The max_bins option is designed as a sanity check. Primarily, the simulation will abort if the number of bins exceeds this limit. The user may increase the value but keep in mind that this will require more hardware resources.

The nbins_comm option is only necessary in the context of advanced models, where particles may travel greater distances before communicated to the neighbor processor. This value determines the number of layers of bins (the corona) communicated to the neighboring processors as ‘ghost bins’. By default nbins_comm is 2 that is sufficient for any standard DEM simulation.

Warning

Increasing nbins_comm increases the per-processor memory consumption as well as the parallel communication overhead. Therefore, use the option nbins_comm only if your simulation model requires it.


Restart, fix_modify, output, run start/stop

No information about this fix is written to binary restart files.

This fix supports fix_modify with option average = ‘start’, ‘stop’ or ‘reset’ to start, stop or reset the averaging in between two runs.

This fix computes the above-mentioned quantities for output via a dump euler/vtk/custom command. The values can only be accessed on timesteps that are multiples of nevery since that is when calculations are performed.

No parameter of this fix can be used with the start/stop keywords of the run command.

Restrictions

Volume fractions and stresses are calculated based on the assumption of a structured (equidistant regular) grid, so volume fractions and stresses near walls that are not aligned with the grid will be incorrect.

If superquadric particles are used the shape is ignored and instead the averaging is based on volume equivalent spheres. This might cause inconsistencies in the volume fraction computation.

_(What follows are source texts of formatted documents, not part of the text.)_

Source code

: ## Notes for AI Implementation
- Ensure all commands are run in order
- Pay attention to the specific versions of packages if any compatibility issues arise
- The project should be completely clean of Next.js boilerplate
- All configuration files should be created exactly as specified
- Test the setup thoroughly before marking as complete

Coarse-graining information

Using coarsegraining in combination with this command might lead to different dynamics or system state and thus to inconsistencies. However, the influence of this model on the global dynamics or system state might be small so in some cases the results may be valid. This has to be reviewed by a specialist on a case-by-case basis.

Defaults

max_bins = 8000000, nbins_comm = 2, interpolate = yes